>>>>

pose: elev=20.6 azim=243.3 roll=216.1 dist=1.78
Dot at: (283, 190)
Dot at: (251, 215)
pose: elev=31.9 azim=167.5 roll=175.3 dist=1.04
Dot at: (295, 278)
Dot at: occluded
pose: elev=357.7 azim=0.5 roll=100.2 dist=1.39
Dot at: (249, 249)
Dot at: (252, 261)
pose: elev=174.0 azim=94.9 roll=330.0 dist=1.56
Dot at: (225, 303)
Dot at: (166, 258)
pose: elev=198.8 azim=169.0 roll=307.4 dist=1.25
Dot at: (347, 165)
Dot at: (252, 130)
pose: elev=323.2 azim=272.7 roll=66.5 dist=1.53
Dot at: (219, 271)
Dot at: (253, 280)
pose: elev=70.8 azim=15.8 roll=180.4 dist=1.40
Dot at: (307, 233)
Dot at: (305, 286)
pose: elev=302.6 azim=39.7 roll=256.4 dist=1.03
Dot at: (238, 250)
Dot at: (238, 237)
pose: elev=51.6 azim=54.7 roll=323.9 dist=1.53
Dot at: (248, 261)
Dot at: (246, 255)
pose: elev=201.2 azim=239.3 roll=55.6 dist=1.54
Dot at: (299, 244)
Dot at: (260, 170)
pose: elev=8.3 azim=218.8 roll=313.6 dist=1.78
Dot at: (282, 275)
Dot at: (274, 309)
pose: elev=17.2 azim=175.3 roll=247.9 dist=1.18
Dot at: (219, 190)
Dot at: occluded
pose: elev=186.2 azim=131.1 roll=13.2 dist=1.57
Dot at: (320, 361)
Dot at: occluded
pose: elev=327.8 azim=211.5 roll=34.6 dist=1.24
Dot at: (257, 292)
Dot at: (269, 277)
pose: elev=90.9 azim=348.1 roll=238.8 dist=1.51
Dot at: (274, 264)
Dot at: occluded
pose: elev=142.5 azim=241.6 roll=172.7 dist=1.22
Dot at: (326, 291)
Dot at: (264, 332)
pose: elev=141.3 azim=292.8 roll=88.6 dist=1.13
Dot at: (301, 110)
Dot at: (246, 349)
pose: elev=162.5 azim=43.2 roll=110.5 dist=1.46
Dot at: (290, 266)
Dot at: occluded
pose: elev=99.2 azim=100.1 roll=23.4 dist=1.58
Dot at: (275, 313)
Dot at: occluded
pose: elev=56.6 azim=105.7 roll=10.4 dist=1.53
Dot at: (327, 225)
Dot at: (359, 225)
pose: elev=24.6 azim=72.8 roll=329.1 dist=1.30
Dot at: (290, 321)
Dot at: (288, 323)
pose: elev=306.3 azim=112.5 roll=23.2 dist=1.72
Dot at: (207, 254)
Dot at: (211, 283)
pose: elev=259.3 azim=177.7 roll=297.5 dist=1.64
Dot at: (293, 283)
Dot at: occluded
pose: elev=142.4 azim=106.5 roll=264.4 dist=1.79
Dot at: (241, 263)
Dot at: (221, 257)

<<<<

◆ **The problem**: Please rewrite all the records above, changing "dist" to "distance" everywhere and leaving everything else as it is.

◆ **The solution**:
pose: elev=20.6 azim=243.3 roll=216.1 distance=1.78
Dot at: (283, 190)
Dot at: (251, 215)
pose: elev=31.9 azim=167.5 roll=175.3 distance=1.04
Dot at: (295, 278)
Dot at: occluded
pose: elev=357.7 azim=0.5 roll=100.2 distance=1.39
Dot at: (249, 249)
Dot at: (252, 261)
pose: elev=174.0 azim=94.9 roll=330.0 distance=1.56
Dot at: (225, 303)
Dot at: (166, 258)
pose: elev=198.8 azim=169.0 roll=307.4 distance=1.25
Dot at: (347, 165)
Dot at: (252, 130)
pose: elev=323.2 azim=272.7 roll=66.5 distance=1.53
Dot at: (219, 271)
Dot at: (253, 280)
pose: elev=70.8 azim=15.8 roll=180.4 distance=1.40
Dot at: (307, 233)
Dot at: (305, 286)
pose: elev=302.6 azim=39.7 roll=256.4 distance=1.03
Dot at: (238, 250)
Dot at: (238, 237)
pose: elev=51.6 azim=54.7 roll=323.9 distance=1.53
Dot at: (248, 261)
Dot at: (246, 255)
pose: elev=201.2 azim=239.3 roll=55.6 distance=1.54
Dot at: (299, 244)
Dot at: (260, 170)
pose: elev=8.3 azim=218.8 roll=313.6 distance=1.78
Dot at: (282, 275)
Dot at: (274, 309)
pose: elev=17.2 azim=175.3 roll=247.9 distance=1.18
Dot at: (219, 190)
Dot at: occluded
pose: elev=186.2 azim=131.1 roll=13.2 distance=1.57
Dot at: (320, 361)
Dot at: occluded
pose: elev=327.8 azim=211.5 roll=34.6 distance=1.24
Dot at: (257, 292)
Dot at: (269, 277)
pose: elev=90.9 azim=348.1 roll=238.8 distance=1.51
Dot at: (274, 264)
Dot at: occluded
pose: elev=142.5 azim=241.6 roll=172.7 distance=1.22
Dot at: (326, 291)
Dot at: (264, 332)
pose: elev=141.3 azim=292.8 roll=88.6 distance=1.13
Dot at: (301, 110)
Dot at: (246, 349)
pose: elev=162.5 azim=43.2 roll=110.5 distance=1.46
Dot at: (290, 266)
Dot at: occluded
pose: elev=99.2 azim=100.1 roll=23.4 distance=1.58
Dot at: (275, 313)
Dot at: occluded
pose: elev=56.6 azim=105.7 roll=10.4 distance=1.53
Dot at: (327, 225)
Dot at: (359, 225)
pose: elev=24.6 azim=72.8 roll=329.1 distance=1.30
Dot at: (290, 321)
Dot at: (288, 323)
pose: elev=306.3 azim=112.5 roll=23.2 distance=1.72
Dot at: (207, 254)
Dot at: (211, 283)
pose: elev=259.3 azim=177.7 roll=297.5 distance=1.64
Dot at: (293, 283)
Dot at: occluded
pose: elev=142.4 azim=106.5 roll=264.4 distance=1.79
Dot at: (241, 263)
Dot at: (221, 257)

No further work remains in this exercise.